** Opening Excerpted passage block **
You can also choose to optimize predictions using the ``optimize`` option. When this argument is called, ``AMAS`` compares once-predicted annotations of species and reactions and iteratively updates them. To be more specific, ``AMAS`` tries to match components of predicted Rhea annotations with predicted species annotations, and if there is an unmatched species, it tries to replace its annotation with that from Rhea. The update will be accepted if the newly calculated match score of reactions improves. The example below illustrates how one can use this option:

.. code-block:: console
 
   $ recommend_annotation BIOMD0000000015.xml --optimize y --outfile opt.csv
   ... 
   Analyzing 18 species...

   ...
   Analyzing 37 reaction(s)...

   Optimizing predictions...

   Annotation recommended for 18 species:
   [ATP, Ade, DNA, GTP, Gua, HX, IMP, PRPP, Pi, 
    R5P, RNA, SAM, SAMP, UA, XMP, Xa, dATP, dGTP]

   Annotation recommended for 37 reaction(s):
   [ada, ade, adna, adrnr, ampd, aprt, arna, asli,
    asuc, dada, den, dgnuc, dnaa, dnag, gdna, gdrnr,
    gmpr, gmps, gnuc, gprt, grna, gua, hprt, hx, hxd,
    impd, inuc, mat, polyam, prpps, pyr, rnaa, rnag,
    trans, ua, x, xd]
  
   Recommendations saved as:
   /Users/amas/opt.csv

In the above example, ``AMAS`` compared predictions of species and reactions and updated recommendations of them based on the comparison. Recommendations of species such as *IMP* and that of reactions such as *dada* have been updated. Note that it might take a significant amount of time if the numbers of species and reactions are large. 


There are two additional commands to get recommendations for species and reactions, respectively. ``recommend_species`` and ``recommend_reactions`` take similar arguments as that of the above command, but you can explicitly choose the elements to be recommended; in addition, you can set the minimum length of names (species) or the minimum number of components (reactions) to improve overall accuracy of the predictions. The example below shows how these arguments are used:


.. code-block:: console
 
   $ recommend_species BIOMD0000000190.xml --species SAM CoA --min_len 5 --cutoff 0.9
   ...
   Analyzing 2 species...
** Closing Excerpted passage block **
** Opening Dataset block **
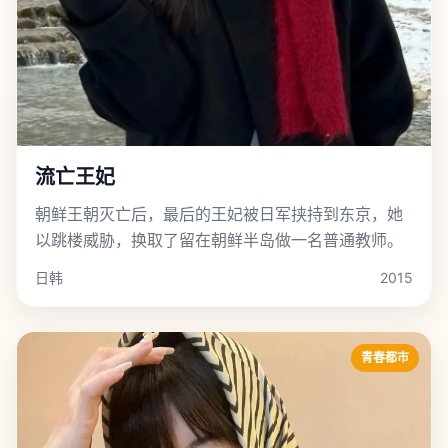
流亡王妃
朝鲜王朝灭亡后，最后的王妃被日军挟持到东京，她
以跳楼威胁，换取了留在朝鲜半岛做一名普通教师。
日韩
2015
青春都市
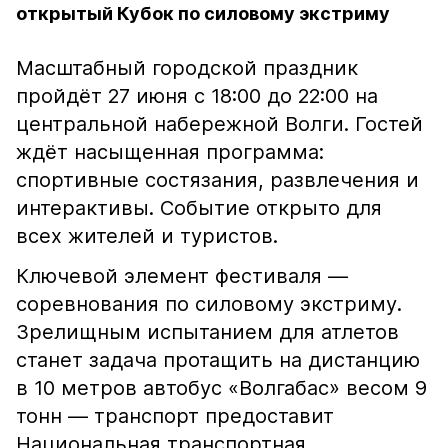
открытый Кубок по силовому экстриму
Масштабный городской праздник
пройдёт 27 июня с 18:00 до 22:00 на
центральной набережной Волги. Гостей
ждёт насыщенная программа:
спортивные состязания, развлечения и
интерактивы. Событие открыто для
всех жителей и туристов.
Ключевой элемент фестиваля —
соревнования по силовому экстриму.
Зрелищным испытанием для атлетов
станет задача протащить на дистанцию
в 10 метров автобус «Волгабас» весом 9
тонн — транспорт предоставит
Национальная транспортная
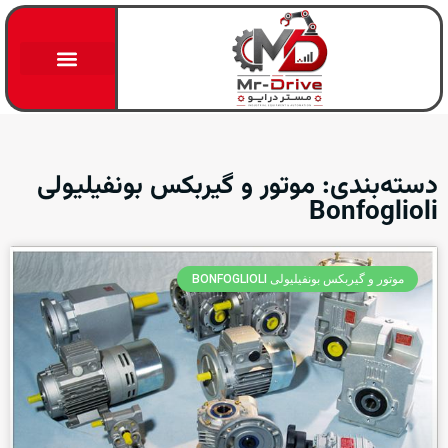
اتوماسیون صنعتی
دانلود کاتالوگ
دسته‌بندی: موتور و گیربکس بونفیلیولی
Bonfoglioli
موتور و گیربکس بونفیلیولی BONFOGLIOLI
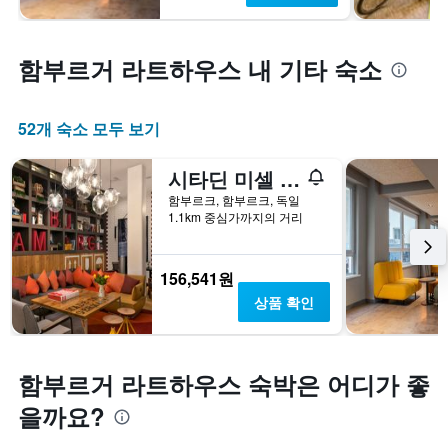
함부르거 라트하우스 내 기타 숙소
52개 숙소 모두 보기
시타딘 미셀 함부르크
함부르크, 함부르크, 독일
1.1km 중심가까지의 거리
156,541원
상품 확인
함부르거 라트하우스 숙박은 어디가 좋
을까요?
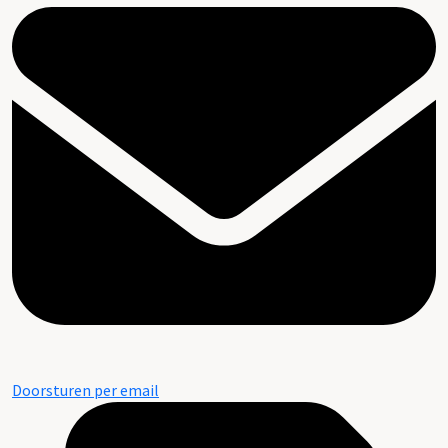
Doorsturen per email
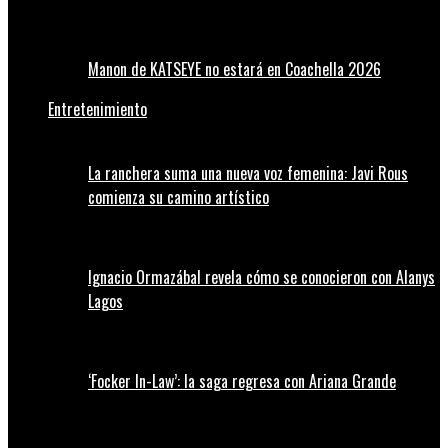
Manon de KATSEYE no estará en Coachella 2026
Entretenimiento
La ranchera suma una nueva voz femenina: Javi Rous
comienza su camino artístico
Ignacio Ormazábal revela cómo se conocieron con Alanys
Lagos
‘Focker In-Law’: la saga regresa con Ariana Grande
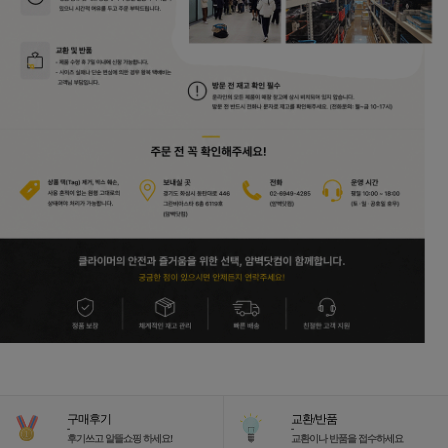
구매후기
교환/반품
-
-
후기쓰고 알뜰쇼핑 하세요!
교환이나 반품을 접수하세요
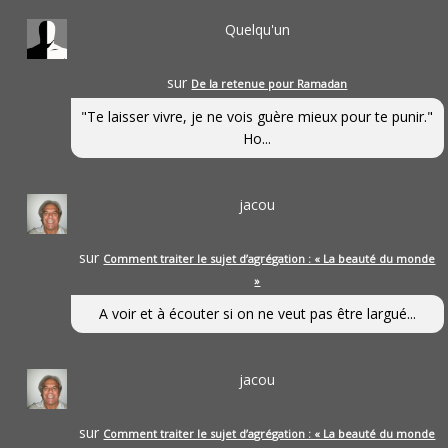
Quelqu'un
sur
De la retenue pour Ramadan
"Te laisser vivre, je ne vois guère mieux pour te punir."
Ho...
jacou
sur
Comment traiter le sujet d’agrégation : « La beauté du monde
»
A voir et à écouter si on ne veut pas être largué...
jacou
sur
Comment traiter le sujet d’agrégation : « La beauté du monde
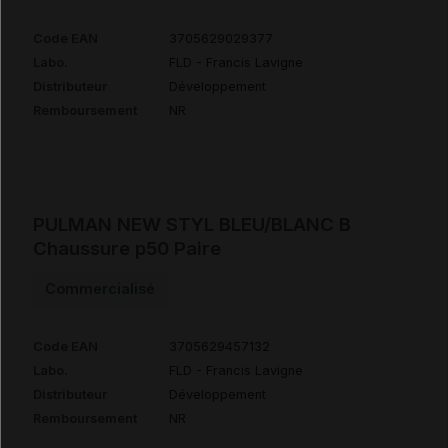
Code EAN
3705629029377
Labo.
FLD - Francis Lavigne
Distributeur
Développement
Remboursement
NR
PULMAN NEW STYL BLEU/BLANC B
Chaussure p50 Paire
Commercialisé
Code EAN
3705629457132
Labo.
FLD - Francis Lavigne
Distributeur
Développement
Remboursement
NR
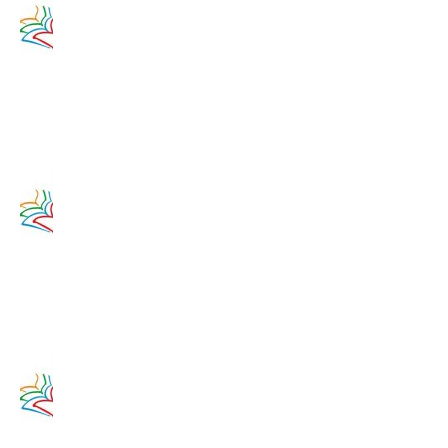
na 14.
augusta
2020
14. augusta
2017
Zamyslenie
na 13.
augusta
2020
13. augusta
2017
Zamyslenie
na 12.
augusta
2020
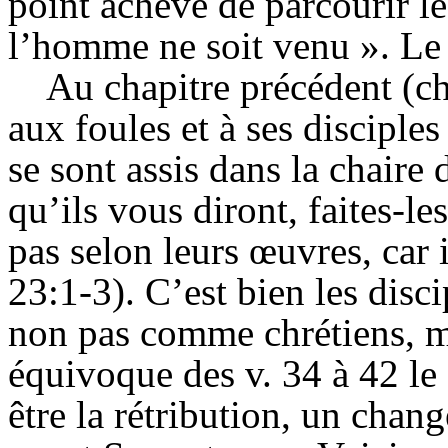
point achevé de parcourir les
l’homme ne soit venu ».
Le 
Au chapitre précédent (ch
aux foules et à ses disciples
se sont assis dans la chaire
qu’ils vous diront, faites-le
pas selon leurs œuvres, car i
23:1-3). C’est bien les disci
non pas comme chrétiens, m
équivoque des v. 34 à 42 le 
être la rétribution, un chan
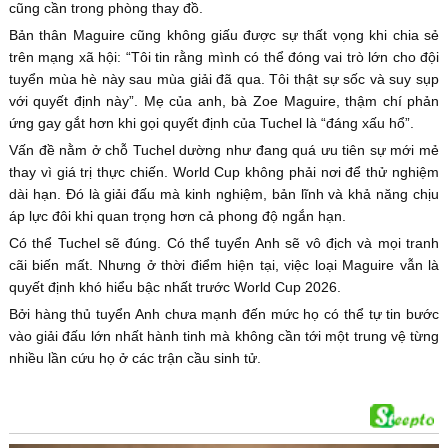
cũng cần trong phòng thay đồ.
Bản thân Maguire cũng không giấu được sự thất vọng khi chia sẻ
trên mạng xã hội: “Tôi tin rằng mình có thể đóng vai trò lớn cho đội
tuyển mùa hè này sau mùa giải đã qua. Tôi thật sự sốc và suy sụp
với quyết định này”. Mẹ của anh, bà Zoe Maguire, thậm chí phản
ứng gay gắt hơn khi gọi quyết định của Tuchel là “đáng xấu hổ”.
Vấn đề nằm ở chỗ Tuchel dường như đang quá ưu tiên sự mới mẻ
thay vì giá trị thực chiến. World Cup không phải nơi để thử nghiệm
dài hạn. Đó là giải đấu mà kinh nghiệm, bản lĩnh và khả năng chịu
áp lực đôi khi quan trọng hơn cả phong độ ngắn hạn.
Có thể Tuchel sẽ đúng. Có thể tuyển Anh sẽ vô địch và mọi tranh
cãi biến mất. Nhưng ở thời điểm hiện tại, việc loại Maguire vẫn là
quyết định khó hiểu bậc nhất trước World Cup 2026.
Bởi hàng thủ tuyển Anh chưa mạnh đến mức họ có thể tự tin bước
vào giải đấu lớn nhất hành tinh mà không cần tới một trung vệ từng
nhiều lần cứu họ ở các trận cầu sinh tử.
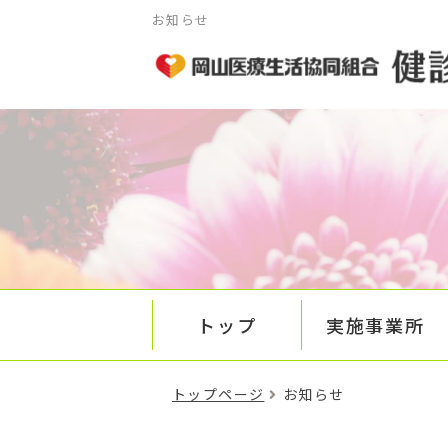
お知らせ
トップ
実施事業所
トップページ
お知らせ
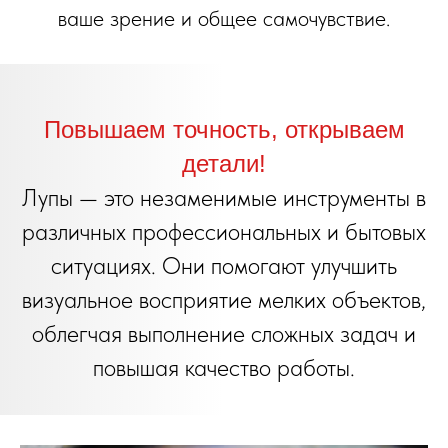
ваше зрение и общее самочувствие.
Повышаем точность, открываем
детали!
Лупы — это незаменимые инструменты в
различных профессиональных и бытовых
ситуациях. Они помогают улучшить
визуальное восприятие мелких объектов,
облегчая выполнение сложных задач и
повышая качество работы.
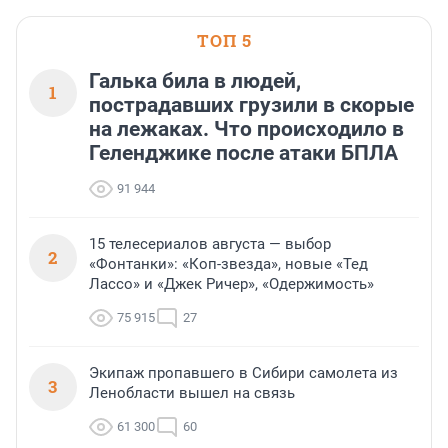
ТОП 5
Галька била в людей,
1
пострадавших грузили в скорые
на лежаках. Что происходило в
Геленджике после атаки БПЛА
91 944
15 телесериалов августа — выбор
2
«Фонтанки»: «Коп-звезда», новые «Тед
Лассо» и «Джек Ричер», «Одержимость»
75 915
27
Экипаж пропавшего в Сибири самолета из
3
Ленобласти вышел на связь
61 300
60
** Closing Dataset block **
Task requirements:
a) List every command-line option beginning with two hyphens that appears in the example commands of the AMAS documentation excerpt.
b) Write the next part of the AMAS documentation excerpt, continuing after its last line.

Exercise responses:
a) --optimize, --outfile, --species, --min_len, --cutoff

b)
   Annotation recommended for 1 species:
   [SAM]

   Recommendations saved as:
   /Users/amas/species_rec.csv
  

In the example above, user asked recommendations only for two species, *SAM* and *CoA*, and chose to save recommendations if their query name was at least 5 and match score at least 0.9. The species *CoA* did not meet all of the criteria, so only annotations of SAM were recommended and saved. Since the path of the output file was not specified, recommendation was saved as ``species_rec.csv`` (default file name) in the current working directory. 

Getting recommendation for reactions using the ``recommend_reactions`` command is similar:


.. code-block:: console
 
   $ recommend_reactions BIOMD0000000190.xml --cutoff 0.5 --mssc above --outfile reactions.csv
   ...
   Analyzing 13 reaction(s)...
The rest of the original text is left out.